Reading the Product Blitz as Freehold Panic
The Jony Ive device talks only make sense if OpenAI thinks rented distribution is closing on it. The hardware project matters more than the browser rumor or the commerce tie-up because it is the only move that could give OpenAI a surface it actually owns. The commerce side shows the same trap: OpenAI quietly shut its own Instant Checkout in March 2026, then leased Visa's payment rails that June, renting the transaction layer it could not make work on its own. Freehold panic is what happens when a tenant realizes too late that rented access to users is a dead end. The reported $1 billion raise for a dedicated AI device that "bypasses the traditional smartphone interface" fits that reading exactly.15
Altman has nearly said it out loud. "The smartphone is incredible," he told Bill Gates, "but to fully realize the potential of these agents, we will likely need new hardware paradigms."16 OpenAI needs its own device because iOS will never give it full control over routing or personal context. Without the OS, it stays boxed into general queries while Apple keeps the user data that makes an agent sticky. The hardware bet is not ambition spilling over. It is a land grab by a company that finally understands it does not own the road to its users.

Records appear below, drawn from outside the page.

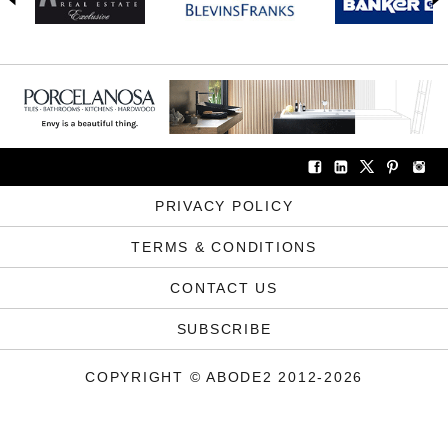
PRIVACY POLICY
TERMS & CONDITIONS
CONTACT US
SUBSCRIBE
COPYRIGHT © ABODE2 2012-2026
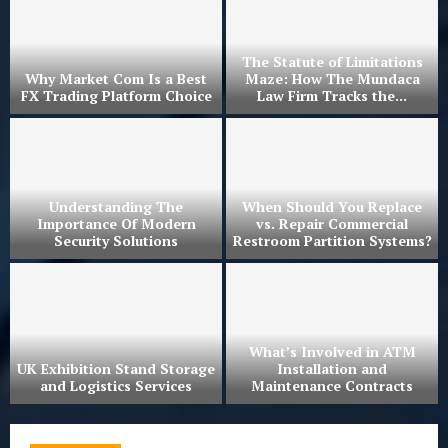
The Statute of Limitations
Why Market Com Is a Best
Maze: How The Mundaca
?
FX Trading Platform Choice
Law Firm Tracks the...
r
Understanding The
When Should You Replace
Importance Of Modern
vs. Repair Commercial
Security Solutions
Restroom Partition Systems?
What’s Involved in ATM
UK Exhibition Stand Storage
Installation and
and Logistics Services
Maintenance Contracts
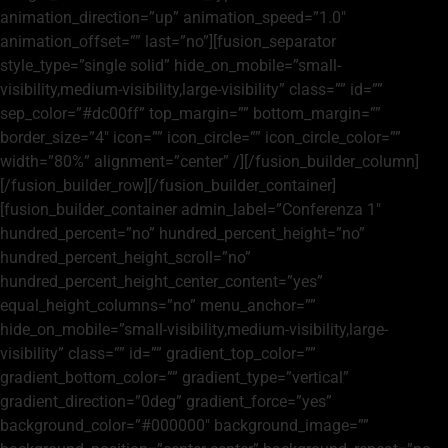
animation_direction=”up” animation_speed=”1.0″
animation_offset=”” last=”no”][fusion_separator
style_type=”single solid” hide_on_mobile=”small-
visibility,medium-visibility,large-visibility” class=”” id=””
sep_color=”#dc00ff” top_margin=”” bottom_margin=””
border_size=”4″ icon=”” icon_circle=”” icon_circle_color=””
width=”80%” alignment=”center” /][/fusion_builder_column]
[/fusion_builder_row][/fusion_builder_container]
[fusion_builder_container admin_label=”Conferenza 1″
hundred_percent=”no” hundred_percent_height=”no”
hundred_percent_height_scroll=”no”
hundred_percent_height_center_content=”yes”
equal_height_columns=”no” menu_anchor=””
hide_on_mobile=”small-visibility,medium-visibility,large-
visibility” class=”” id=”” gradient_top_color=””
gradient_bottom_color=”” gradient_type=”vertical”
gradient_direction=”0deg” gradient_force=”yes”
background_color=”#000000″ background_image=””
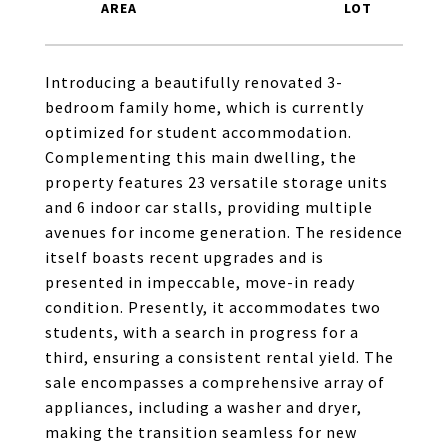
Introducing a beautifully renovated 3-
bedroom family home, which is currently
optimized for student accommodation.
Complementing this main dwelling, the
property features 23 versatile storage units
and 6 indoor car stalls, providing multiple
avenues for income generation. The residence
itself boasts recent upgrades and is
presented in impeccable, move-in ready
condition. Presently, it accommodates two
students, with a search in progress for a
third, ensuring a consistent rental yield. The
sale encompasses a comprehensive array of
appliances, including a washer and dryer,
making the transition seamless for new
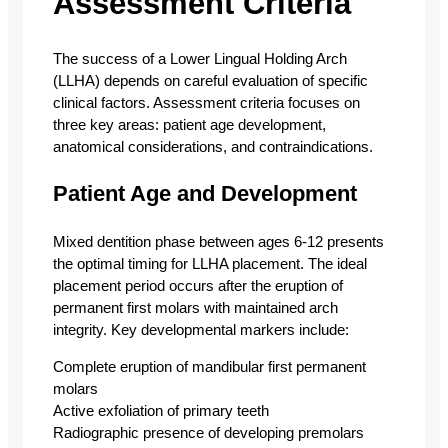
Assessment Criteria
The success of a Lower Lingual Holding Arch
(LLHA) depends on careful evaluation of specific
clinical factors. Assessment criteria focuses on
three key areas: patient age development,
anatomical considerations, and contraindications.
Patient Age and Development
Mixed dentition phase between ages 6-12 presents
the optimal timing for LLHA placement. The ideal
placement period occurs after the eruption of
permanent first molars with maintained arch
integrity. Key developmental markers include:
Complete eruption of mandibular first permanent
molars
Active exfoliation of primary teeth
Radiographic presence of developing premolars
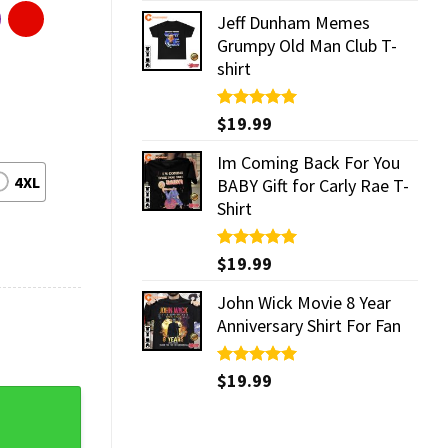
Jeff Dunham Memes
Grumpy Old Man Club T-
shirt
Rated
$
19.99
5.00
out of 5
Im Coming Back For You
4XL
BABY Gift for Carly Rae T-
Shirt
Rated
$
19.99
5.00
out of 5
John Wick Movie 8 Year
Anniversary Shirt For Fan
Rated
$
19.99
5.00
out of 5
 quantity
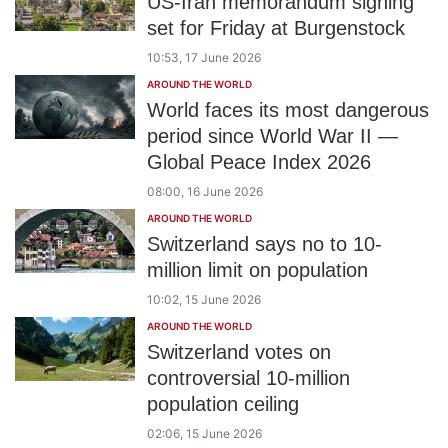
US-Iran memorandum signing
set for Friday at Burgenstock
10:53, 17 June 2026
AROUND THE WORLD
World faces its most dangerous
period since World War II —
Global Peace Index 2026
08:00, 16 June 2026
AROUND THE WORLD
Switzerland says no to 10-
million limit on population
10:02, 15 June 2026
AROUND THE WORLD
Switzerland votes on
controversial 10-million
population ceiling
02:06, 15 June 2026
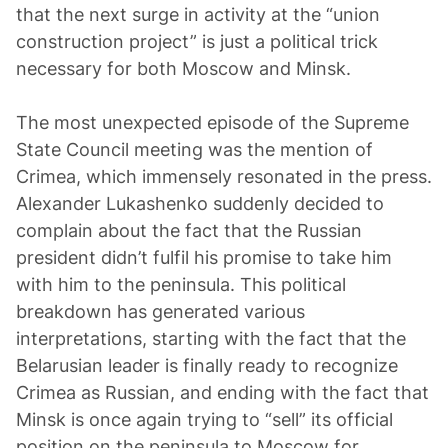
that the next surge in activity at the “union
construction project” is just a political trick
necessary for both Moscow and Minsk.
The most unexpected episode of the Supreme
State Council meeting was the mention of
Crimea, which immensely resonated in the press.
Alexander Lukashenko suddenly decided to
complain about the fact that the Russian
president didn’t fulfil his promise to take him
with him to the peninsula. This political
breakdown has generated various
interpretations, starting with the fact that the
Belarusian leader is finally ready to recognize
Crimea as Russian, and ending with the fact that
Minsk is once again trying to “sell” its official
position on the peninsula to Moscow for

If a rival controls the default entry point and can copy your core feature, treat that channel as temporary, not strategic. Amazon did this to third-party sellers for years, using marketplace demand to spot categories worth entering itself. Platform owners move in once a category proves demand. AI will be no different.
If Apple or Microsoft can answer most user requests in-house by 2027, OpenAI’s app stops looking like a destination and starts looking like a backup. And if OpenAI fails to secure its own surface before Apple, Google, and Microsoft close the loop, 900 million weekly users will look less like a moat and more like traffic flowing through someone else’s tollbooth.